I know there has been threads before about merging fastq files just using a simple shell script - is it simply as easy as concatenating them? I am a bit suspicious it looks to simple and I am wary of introducing errors with paired reads further down the line. Can anyone give me a bit of advice as to the best way about merging them into a single forward and reverse file for downstream analysis.
Thanks.
They are split because there is a parameter in bcl2fastq (Illumina's demultiplexing tool). It defaults to 4,000,000 reads per file. I think that's for historical reasons. I never heard of a problem with FASTQs being too big, but people complain about too many FASTQs.

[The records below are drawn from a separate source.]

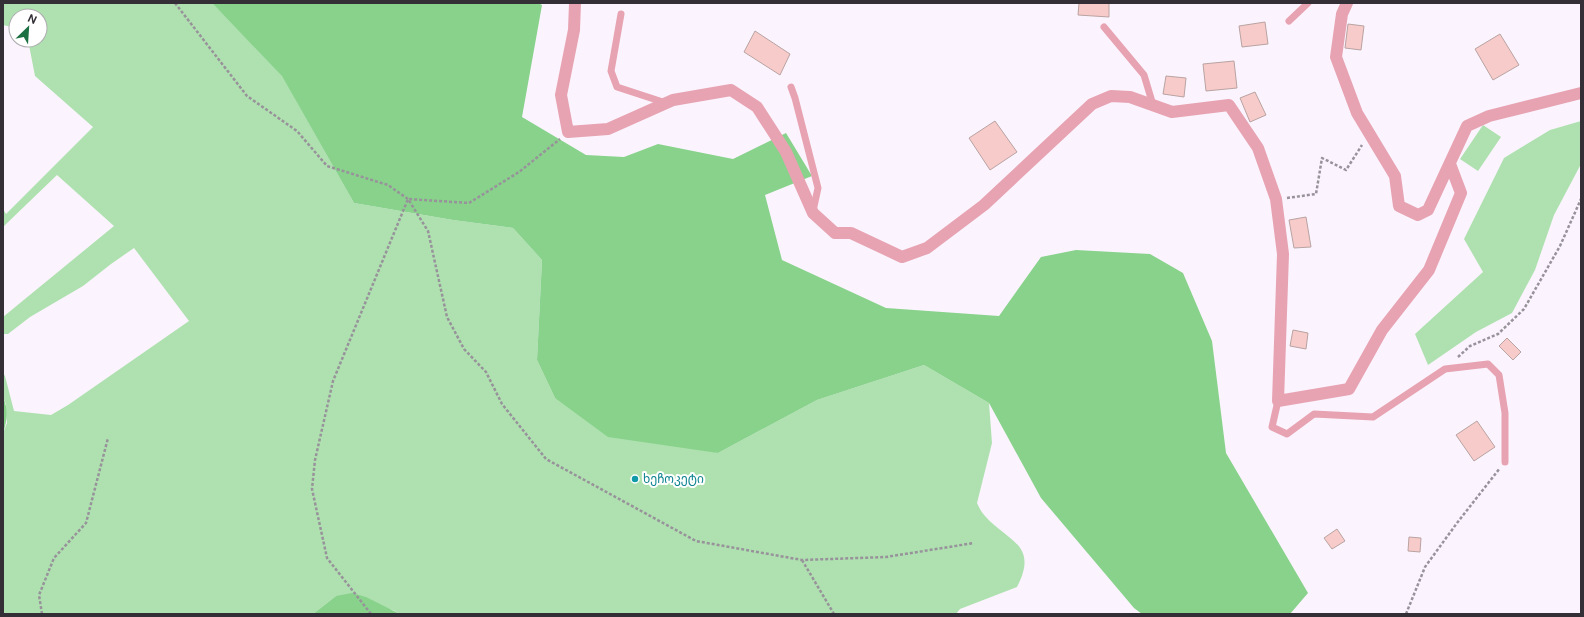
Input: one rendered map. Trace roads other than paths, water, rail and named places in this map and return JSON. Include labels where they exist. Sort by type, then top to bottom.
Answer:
[{"type":"street","points":[[575,3],[574,30],[562,95],[568,132],[608,129],[673,100],[730,90],[757,107],[786,152],[813,213],[835,233],[851,233],[902,257],[927,248],[984,205],[1092,104],[1111,96],[1130,97],[1172,112],[1229,105],[1258,148],[1276,199],[1283,254],[1278,401],[1350,389],[1382,330],[1429,270],[1461,193],[1450,164]]},
{"type":"street","points":[[1343,7],[1336,57],[1357,113],[1370,132],[1394,176],[1399,206],[1418,215],[1428,210],[1467,126],[1489,116],[1581,92]]},
{"type":"lane","points":[[1289,21],[1308,3]]},
{"type":"lane","points":[[621,14],[611,71],[617,87],[666,103]]},
{"type":"lane","points":[[1104,27],[1144,74],[1153,105]]},
{"type":"lane","points":[[791,87],[818,188],[813,213]]},
{"type":"lane","points":[[1278,401],[1272,427],[1287,434],[1314,414],[1373,417],[1445,369],[1488,364],[1499,375],[1505,413],[1505,462]]},
{"type":"place","name":"ხეჩოკეტი","points":[[635,479]]}]
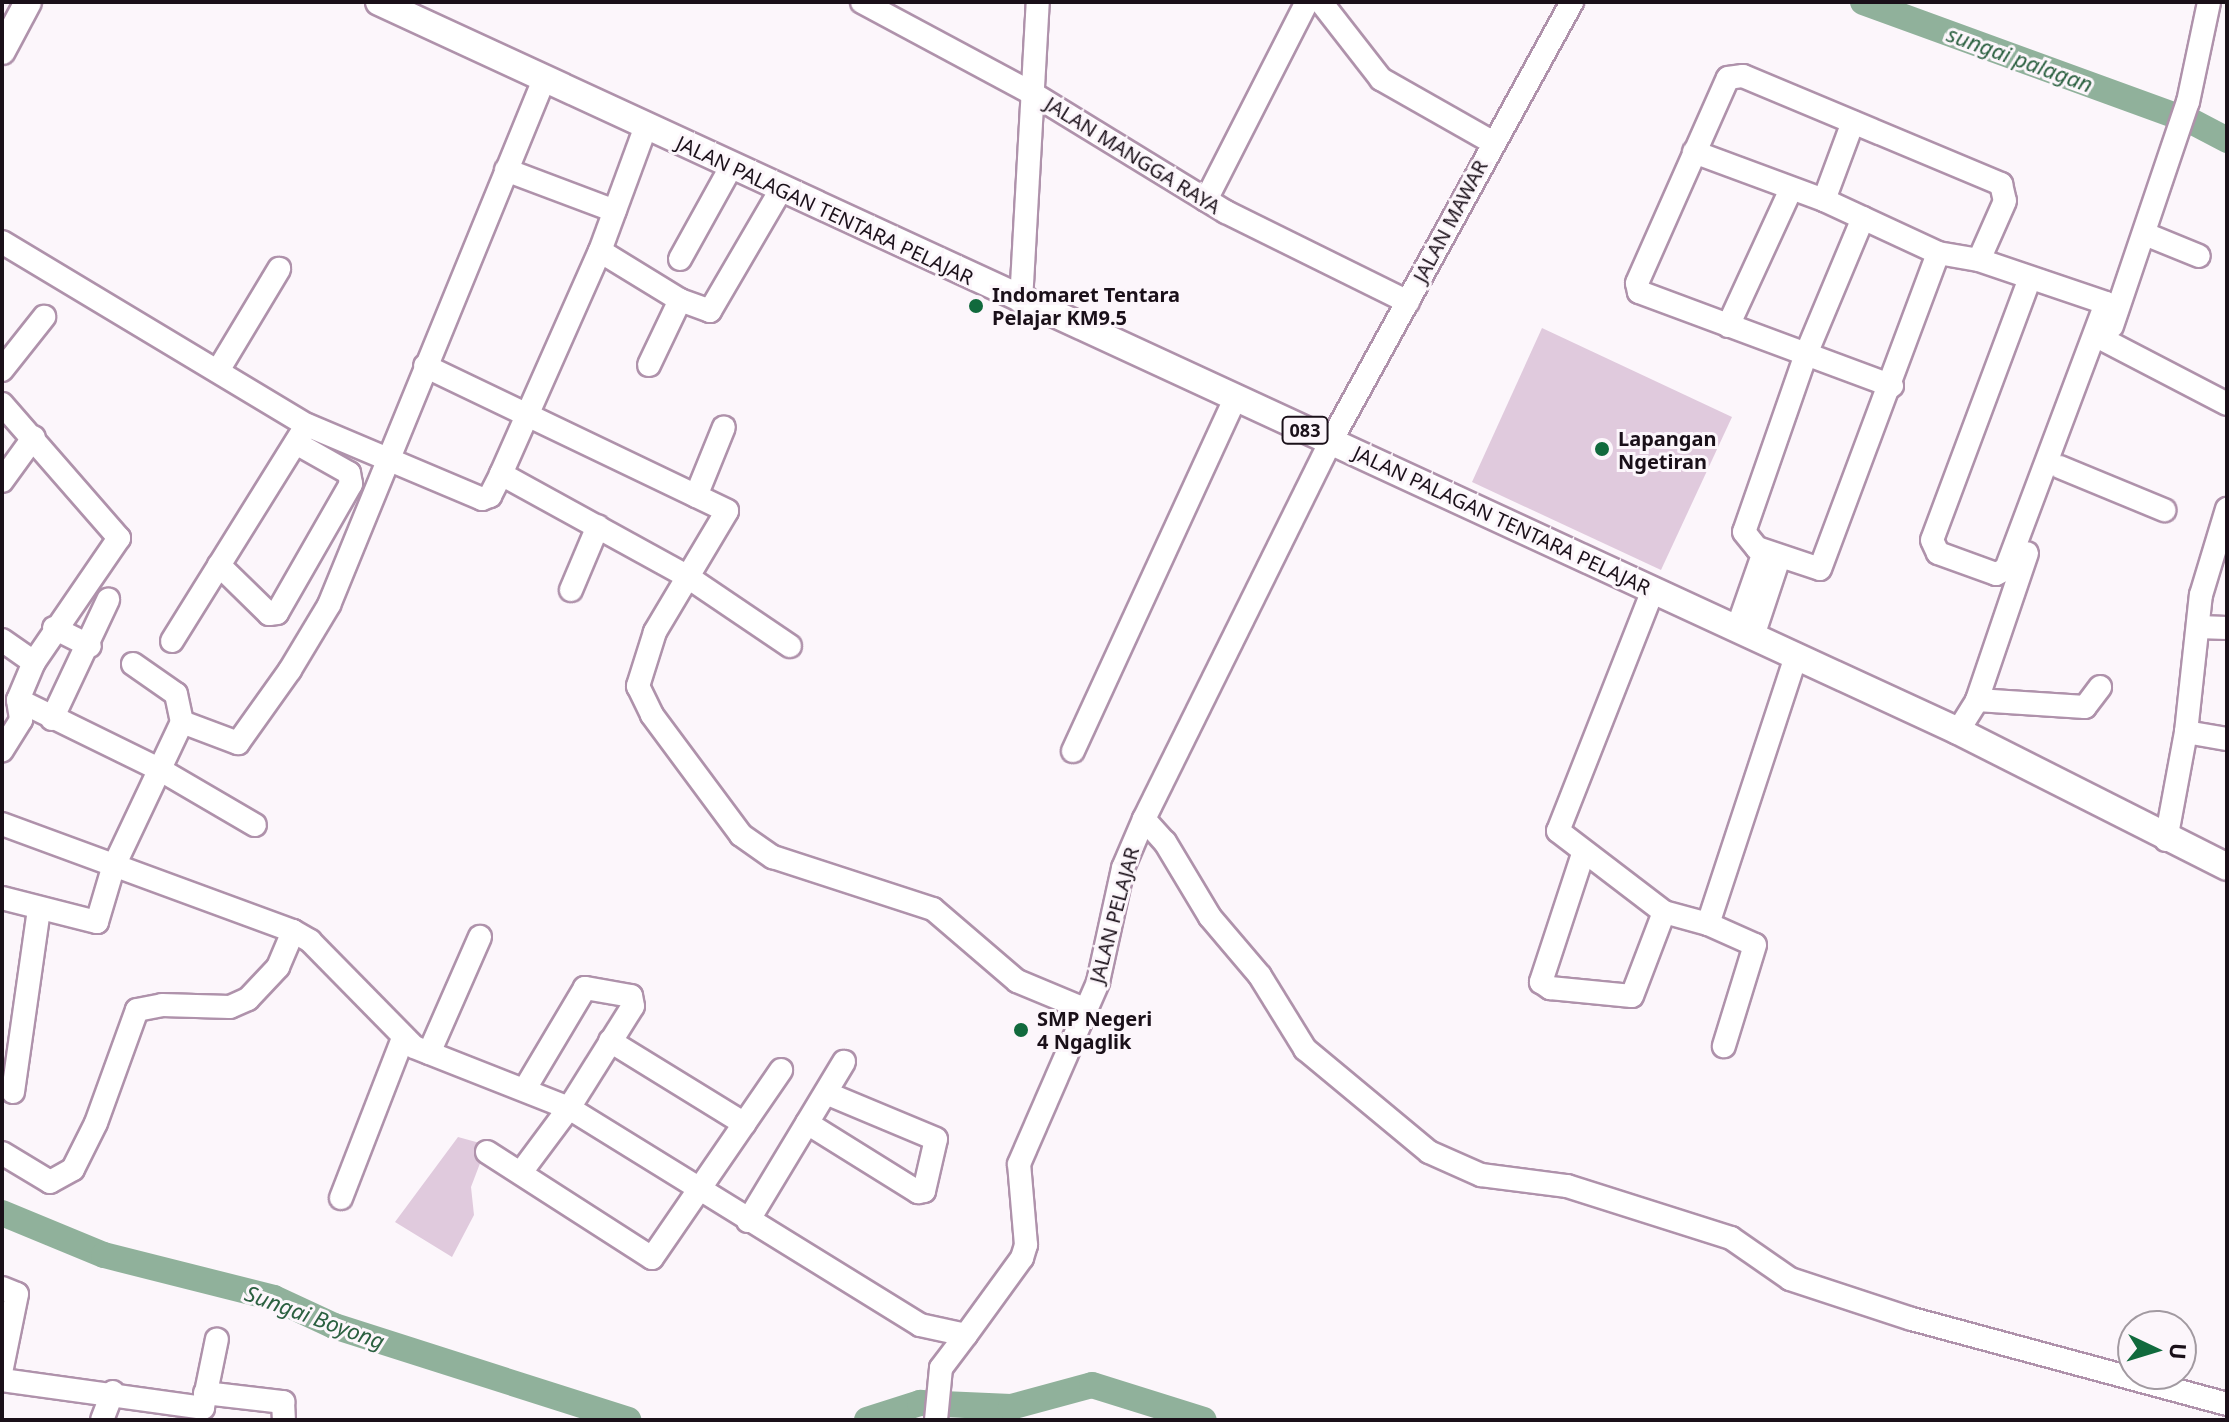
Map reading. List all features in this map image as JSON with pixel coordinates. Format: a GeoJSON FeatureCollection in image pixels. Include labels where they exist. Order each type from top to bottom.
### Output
{"type":"FeatureCollection","features":[{"type":"Feature","properties":{"kind":"main road","name":"JALAN PALAGAN TENTARA PELAJAR"},"geometry":{"type":"LineString","coordinates":[[379,2],[413,9],[646,126],[1021,302],[1331,441],[1958,731],[2166,840],[2227,867]]}},
{"type":"Feature","properties":{"kind":"main road"},"geometry":{"type":"LineString","coordinates":[[2,51],[17,8]]}},
{"type":"Feature","properties":{"kind":"street","name":"JALAN MANGGA RAYA"},"geometry":{"type":"LineString","coordinates":[[862,2],[1030,92],[1206,200],[1408,302]]}},
{"type":"Feature","properties":{"kind":"street"},"geometry":{"type":"LineString","coordinates":[[1021,302],[1030,92],[1038,2]]}},
{"type":"Feature","properties":{"kind":"street"},"geometry":{"type":"LineString","coordinates":[[1206,200],[1307,2]]}},
{"type":"Feature","properties":{"kind":"street"},"geometry":{"type":"LineString","coordinates":[[1321,2],[1381,79],[1492,142]]}},
{"type":"Feature","properties":{"kind":"street","name":"JALAN MAWAR"},"geometry":{"type":"LineString","coordinates":[[1331,441],[1492,142],[1572,2]]}},
{"type":"Feature","properties":{"kind":"street"},"geometry":{"type":"LineString","coordinates":[[2030,278],[1933,548],[1990,573],[2003,572],[2043,491],[2060,467],[2145,234],[2188,102],[2209,2]]}},
{"type":"Feature","properties":{"kind":"street"},"geometry":{"type":"LineString","coordinates":[[1892,386],[1637,289],[1725,83],[1735,74],[2001,184],[2005,201],[1979,260]]}},
{"type":"Feature","properties":{"kind":"street"},"geometry":{"type":"LineString","coordinates":[[182,722],[238,743],[329,605],[385,461],[545,77]]}},
{"type":"Feature","properties":{"kind":"street"},"geometry":{"type":"LineString","coordinates":[[1824,200],[1853,122]]}},
{"type":"Feature","properties":{"kind":"street"},"geometry":{"type":"LineString","coordinates":[[301,434],[385,461],[482,499],[490,496],[600,251],[646,126]]}},
{"type":"Feature","properties":{"kind":"street"},"geometry":{"type":"LineString","coordinates":[[1694,152],[1824,200],[1938,253],[1979,260],[2106,303],[1977,700],[1958,731]]}},
{"type":"Feature","properties":{"kind":"street"},"geometry":{"type":"LineString","coordinates":[[680,259],[732,165]]}},
{"type":"Feature","properties":{"kind":"street"},"geometry":{"type":"LineString","coordinates":[[506,170],[615,211]]}},
{"type":"Feature","properties":{"kind":"street"},"geometry":{"type":"LineString","coordinates":[[600,251],[680,300],[705,311],[712,309],[782,188]]}},
{"type":"Feature","properties":{"kind":"street"},"geometry":{"type":"LineString","coordinates":[[1728,326],[1791,189]]}},
{"type":"Feature","properties":{"kind":"street"},"geometry":{"type":"LineString","coordinates":[[1863,218],[1806,354],[1744,532],[1772,555],[1820,569],[1892,386],[1938,253]]}},
{"type":"Feature","properties":{"kind":"street"},"geometry":{"type":"LineString","coordinates":[[2145,234],[2199,256]]}},
{"type":"Feature","properties":{"kind":"street"},"geometry":{"type":"LineString","coordinates":[[4,248],[219,369],[349,473],[351,484],[277,613],[269,614],[219,565]]}},
{"type":"Feature","properties":{"kind":"street"},"geometry":{"type":"LineString","coordinates":[[219,369],[279,269]]}},
{"type":"Feature","properties":{"kind":"street"},"geometry":{"type":"LineString","coordinates":[[649,365],[680,300]]}},
{"type":"Feature","properties":{"kind":"street"},"geometry":{"type":"LineString","coordinates":[[2,370],[44,317]]}},
{"type":"Feature","properties":{"kind":"street"},"geometry":{"type":"LineString","coordinates":[[2106,341],[2227,404]]}},
{"type":"Feature","properties":{"kind":"street"},"geometry":{"type":"LineString","coordinates":[[425,366],[527,419],[727,513],[688,577],[645,661],[638,686],[652,715],[741,835],[773,857],[933,909],[1017,981],[1082,1008]]}},
{"type":"Feature","properties":{"kind":"street"},"geometry":{"type":"LineString","coordinates":[[1073,751],[1235,398]]}},
{"type":"Feature","properties":{"kind":"street"},"geometry":{"type":"LineString","coordinates":[[2,404],[34,437],[119,538],[54,628],[34,662],[18,700],[21,720],[2,750]]}},
{"type":"Feature","properties":{"kind":"street"},"geometry":{"type":"LineString","coordinates":[[696,496],[724,427]]}},
{"type":"Feature","properties":{"kind":"street"},"geometry":{"type":"LineString","coordinates":[[172,641],[301,434]]}},
{"type":"Feature","properties":{"kind":"street"},"geometry":{"type":"LineString","coordinates":[[2,481],[34,437]]}},
{"type":"Feature","properties":{"kind":"street","name":"JALAN PELAJAR"},"geometry":{"type":"LineString","coordinates":[[940,1375],[1022,1258],[1026,1245],[1019,1164],[1082,1008],[1098,982],[1123,868],[1144,819],[1331,441]]}},
{"type":"Feature","properties":{"kind":"street"},"geometry":{"type":"LineString","coordinates":[[2060,467],[2164,510]]}},
{"type":"Feature","properties":{"kind":"street"},"geometry":{"type":"LineString","coordinates":[[501,474],[688,577],[790,646]]}},
{"type":"Feature","properties":{"kind":"street"},"geometry":{"type":"LineString","coordinates":[[2166,840],[2186,732],[2206,570],[2227,509]]}},
{"type":"Feature","properties":{"kind":"street"},"geometry":{"type":"LineString","coordinates":[[571,590],[598,526]]}},
{"type":"Feature","properties":{"kind":"street"},"geometry":{"type":"LineString","coordinates":[[1745,632],[1772,555]]}},
{"type":"Feature","properties":{"kind":"street"},"geometry":{"type":"LineString","coordinates":[[1653,590],[1559,817],[1558,831],[1583,854],[1664,912],[1708,924],[1755,945],[1724,1046]]}},
{"type":"Feature","properties":{"kind":"street"},"geometry":{"type":"LineString","coordinates":[[52,719],[90,646],[108,600]]}},
{"type":"Feature","properties":{"kind":"street"},"geometry":{"type":"LineString","coordinates":[[2198,627],[2227,628]]}},
{"type":"Feature","properties":{"kind":"street"},"geometry":{"type":"LineString","coordinates":[[54,628],[90,646]]}},
{"type":"Feature","properties":{"kind":"street"},"geometry":{"type":"LineString","coordinates":[[2,640],[34,662]]}},
{"type":"Feature","properties":{"kind":"street"},"geometry":{"type":"LineString","coordinates":[[1708,924],[1796,656]]}},
{"type":"Feature","properties":{"kind":"street"},"geometry":{"type":"LineString","coordinates":[[2,898],[39,910],[97,922],[113,868],[182,722],[176,694],[133,664]]}},
{"type":"Feature","properties":{"kind":"street"},"geometry":{"type":"LineString","coordinates":[[1977,700],[2085,707],[2100,687]]}},
{"type":"Feature","properties":{"kind":"street"},"geometry":{"type":"LineString","coordinates":[[18,700],[159,769],[255,825]]}},
{"type":"Feature","properties":{"kind":"street"},"geometry":{"type":"LineString","coordinates":[[2186,732],[2227,739]]}},
{"type":"Feature","properties":{"kind":"street"},"geometry":{"type":"LineString","coordinates":[[1144,819],[1165,842],[1210,917],[1260,976],[1305,1049],[1429,1152],[1481,1175],[1567,1186],[1731,1238],[1790,1279],[1912,1319],[2227,1404]]}},
{"type":"Feature","properties":{"kind":"street"},"geometry":{"type":"LineString","coordinates":[[2,824],[113,868],[293,931],[310,941],[403,1038],[429,1053],[526,1087],[569,1108],[920,1325],[966,1335]]}},
{"type":"Feature","properties":{"kind":"street"},"geometry":{"type":"LineString","coordinates":[[1583,854],[1541,982],[1550,988],[1632,996],[1664,912]]}},
{"type":"Feature","properties":{"kind":"street"},"geometry":{"type":"LineString","coordinates":[[13,1092],[39,910]]}},
{"type":"Feature","properties":{"kind":"street"},"geometry":{"type":"LineString","coordinates":[[2,1153],[50,1182],[73,1169],[96,1123],[137,1010],[162,1005],[230,1007],[248,999],[278,967],[293,931]]}},
{"type":"Feature","properties":{"kind":"street"},"geometry":{"type":"LineString","coordinates":[[429,1053],[480,937]]}},
{"type":"Feature","properties":{"kind":"street"},"geometry":{"type":"LineString","coordinates":[[522,1171],[569,1108],[633,999],[624,991],[588,987],[526,1087]]}},
{"type":"Feature","properties":{"kind":"street"},"geometry":{"type":"LineString","coordinates":[[341,1198],[403,1038]]}},
{"type":"Feature","properties":{"kind":"street"},"geometry":{"type":"LineString","coordinates":[[610,1041],[745,1124]]}},
{"type":"Feature","properties":{"kind":"street"},"geometry":{"type":"LineString","coordinates":[[748,1221],[844,1062]]}},
{"type":"Feature","properties":{"kind":"street"},"geometry":{"type":"LineString","coordinates":[[487,1152],[522,1171],[652,1258],[781,1070]]}},
{"type":"Feature","properties":{"kind":"street"},"geometry":{"type":"LineString","coordinates":[[807,1123],[918,1192],[924,1191],[936,1139],[826,1093]]}},
{"type":"Feature","properties":{"kind":"street"},"geometry":{"type":"LineString","coordinates":[[2,1288],[17,1294],[2,1368]]}},
{"type":"Feature","properties":{"kind":"street"},"geometry":{"type":"LineString","coordinates":[[920,1325],[940,1375],[936,1420]]}},
{"type":"Feature","properties":{"kind":"street"},"geometry":{"type":"LineString","coordinates":[[203,1407],[217,1339]]}},
{"type":"Feature","properties":{"kind":"street"},"geometry":{"type":"LineString","coordinates":[[2,1380],[113,1392],[203,1407],[283,1402],[284,1420]]}},
{"type":"Feature","properties":{"kind":"street"},"geometry":{"type":"LineString","coordinates":[[102,1420],[113,1392]]}},
{"type":"Feature","properties":{"kind":"shaded area","name":"Lapangan Ngetiran"},"geometry":{"type":"Polygon","coordinates":[[[1542,328],[1732,417],[1661,570],[1472,482],[1542,328]]]}},
{"type":"Feature","properties":{"kind":"shaded area"},"geometry":{"type":"Polygon","coordinates":[[[458,1137],[487,1145],[471,1187],[474,1215],[452,1257],[395,1222],[458,1137]]]}},
{"type":"Feature","properties":{"kind":"waterway","name":"sungai palagan"},"geometry":{"type":"LineString","coordinates":[[1863,2],[2176,116]]}},
{"type":"Feature","properties":{"kind":"waterway","name":"sungai palagan"},"geometry":{"type":"LineString","coordinates":[[2191,121],[2227,140]]}},
{"type":"Feature","properties":{"kind":"waterway","name":"Sungai Boyong"},"geometry":{"type":"LineString","coordinates":[[2,1213],[104,1255],[274,1298],[334,1326],[628,1420]]}},
{"type":"Feature","properties":{"kind":"waterway","name":"Sungai Boyong"},"geometry":{"type":"LineString","coordinates":[[867,1420],[920,1403],[1011,1407],[1092,1385],[1204,1420]]}},
{"type":"Feature","properties":{"kind":"place","name":"Indomaret Tentara Pelajar KM9.5"},"geometry":{"type":"Point","coordinates":[976,306]}},
{"type":"Feature","properties":{"kind":"place","name":"Lapangan Ngetiran"},"geometry":{"type":"Point","coordinates":[1602,449]}},
{"type":"Feature","properties":{"kind":"place","name":"SMP Negeri 4 Ngaglik"},"geometry":{"type":"Point","coordinates":[1021,1030]}}]}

And yes, as Pierre already said, you can simply
cat
gzipped files. I was surprised to hear about this too. Just make sure you keep R1 and R2 separate.it's better to have multiple fastq per sample: for WGS/WES you can the map them in parallel and then merge the results at the end.
Sure. But there is nothing magical about 4,000,000 as far as I know.
Also, if you want to split your mapping, you can always split the full FASTQs.